WHAT THE TASK REQUIRES. Your answer should hold all lines of the entries that include the word "down".

RECORDS SUPPLIED.

----------

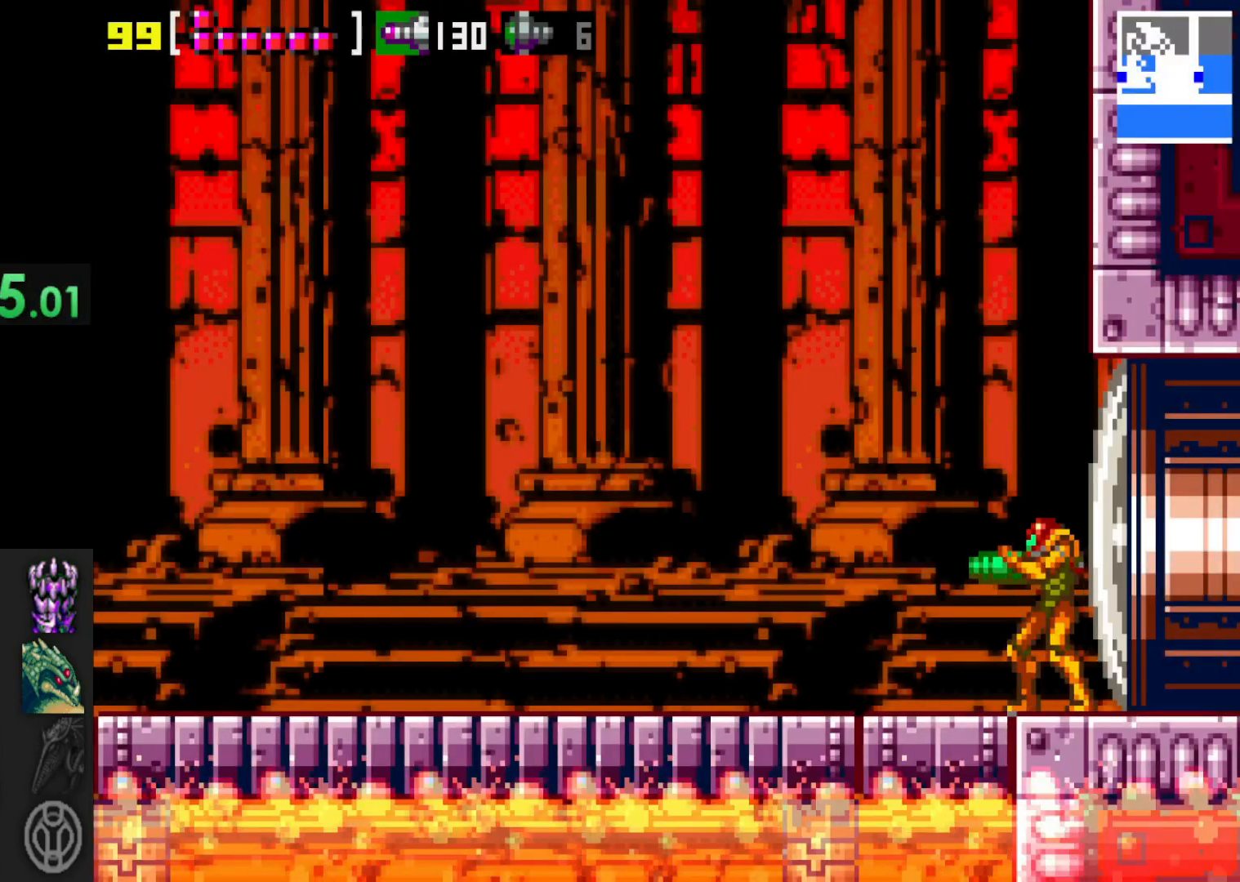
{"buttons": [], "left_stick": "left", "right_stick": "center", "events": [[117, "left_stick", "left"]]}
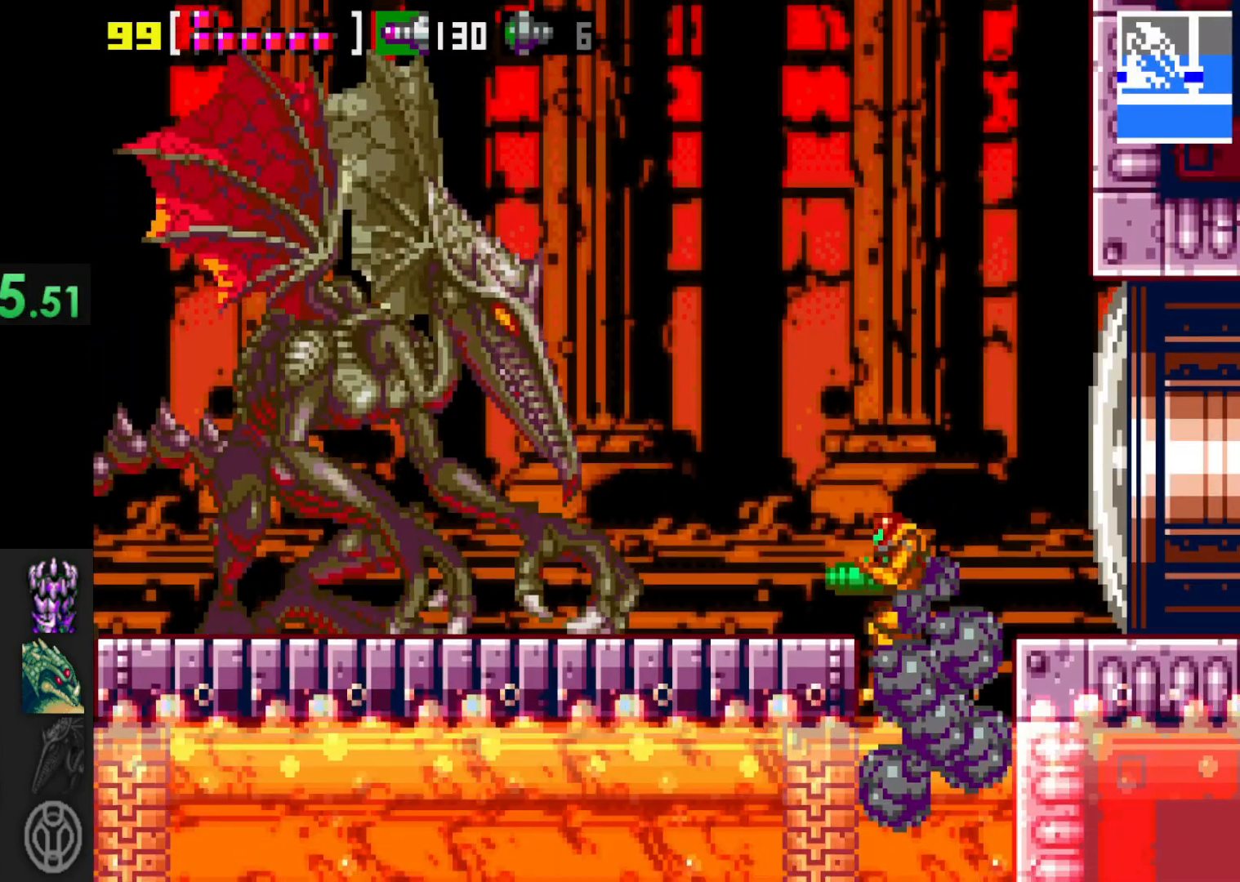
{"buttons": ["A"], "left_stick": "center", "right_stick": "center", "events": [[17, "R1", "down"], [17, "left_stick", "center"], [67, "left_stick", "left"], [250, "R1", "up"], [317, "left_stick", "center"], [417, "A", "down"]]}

----------

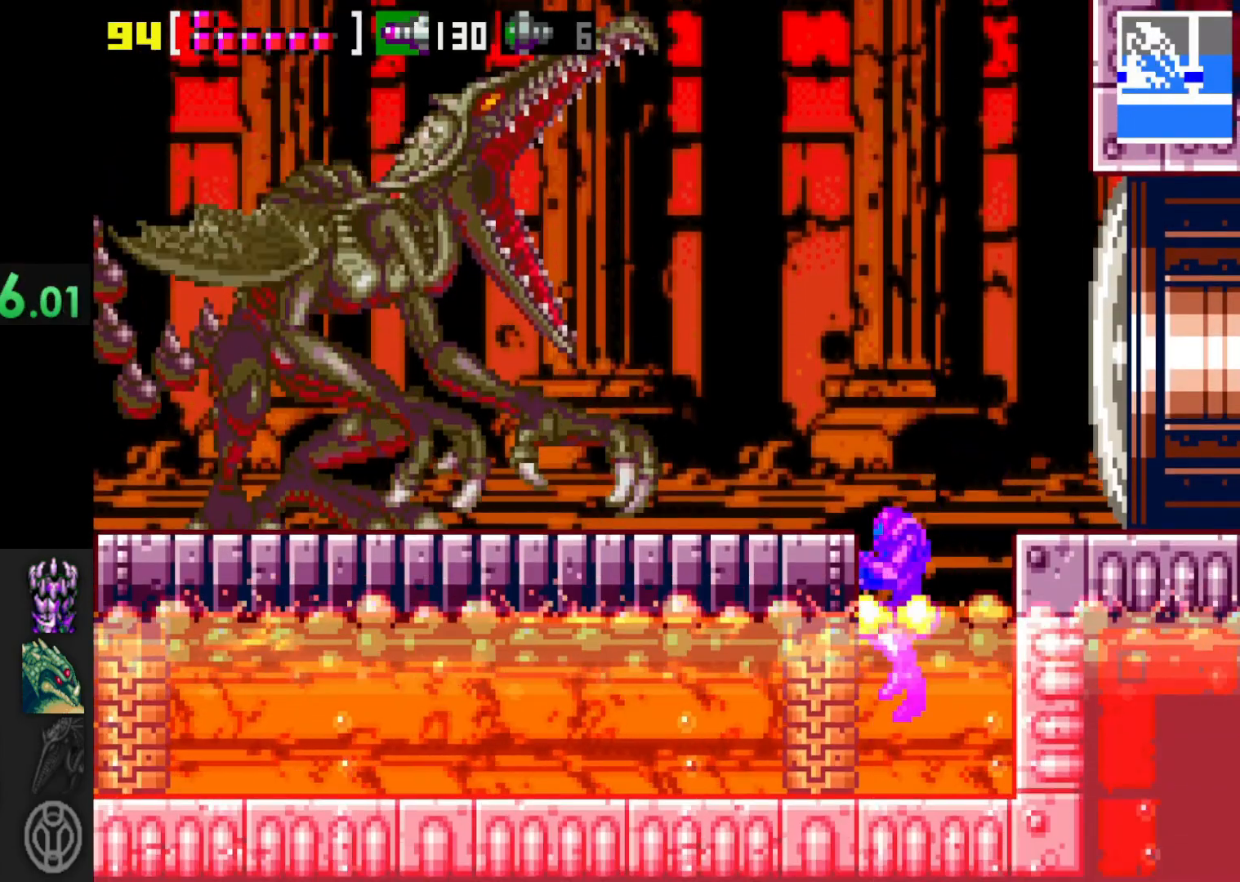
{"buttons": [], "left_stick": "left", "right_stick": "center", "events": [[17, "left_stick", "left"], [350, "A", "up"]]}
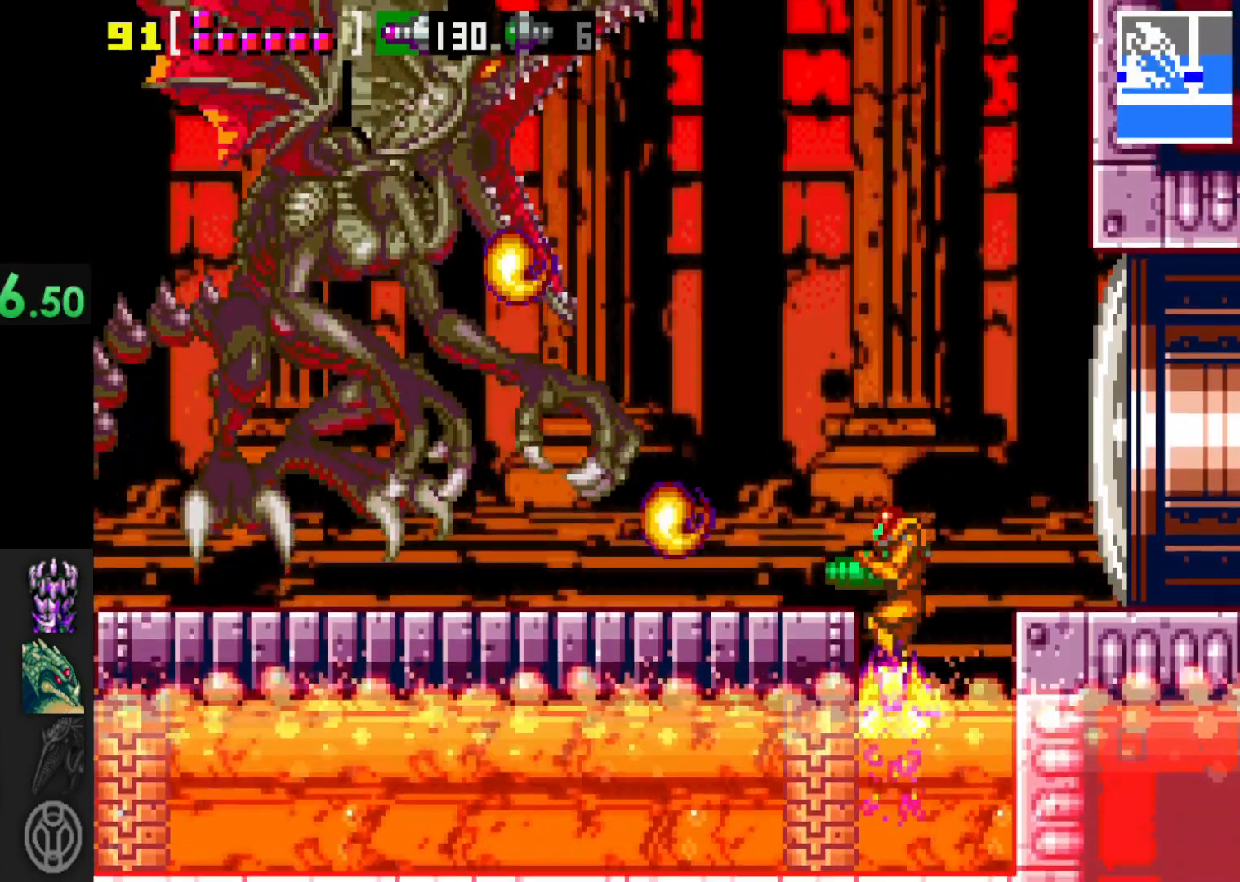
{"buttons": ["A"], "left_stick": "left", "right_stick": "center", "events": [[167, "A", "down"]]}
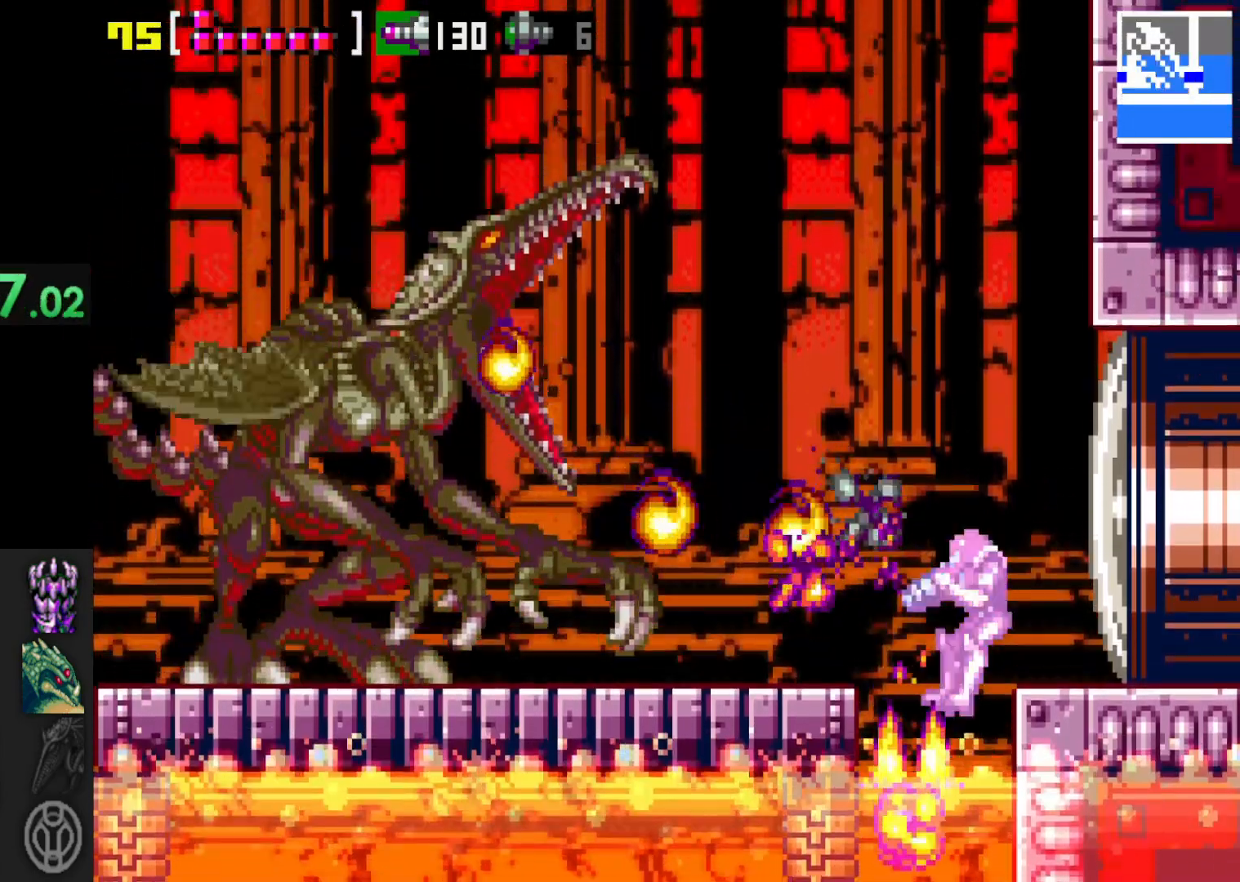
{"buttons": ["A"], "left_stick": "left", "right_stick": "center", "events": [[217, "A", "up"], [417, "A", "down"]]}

----------

RESPONSE BOX.
{"buttons": ["A"], "left_stick": "center", "right_stick": "center", "events": [[17, "R1", "down"], [17, "left_stick", "center"], [67, "left_stick", "left"], [250, "R1", "up"], [317, "left_stick", "center"], [417, "A", "down"]]}
{"buttons": ["A"], "left_stick": "left", "right_stick": "center", "events": [[167, "A", "down"]]}
{"buttons": ["A"], "left_stick": "left", "right_stick": "center", "events": [[217, "A", "up"], [417, "A", "down"]]}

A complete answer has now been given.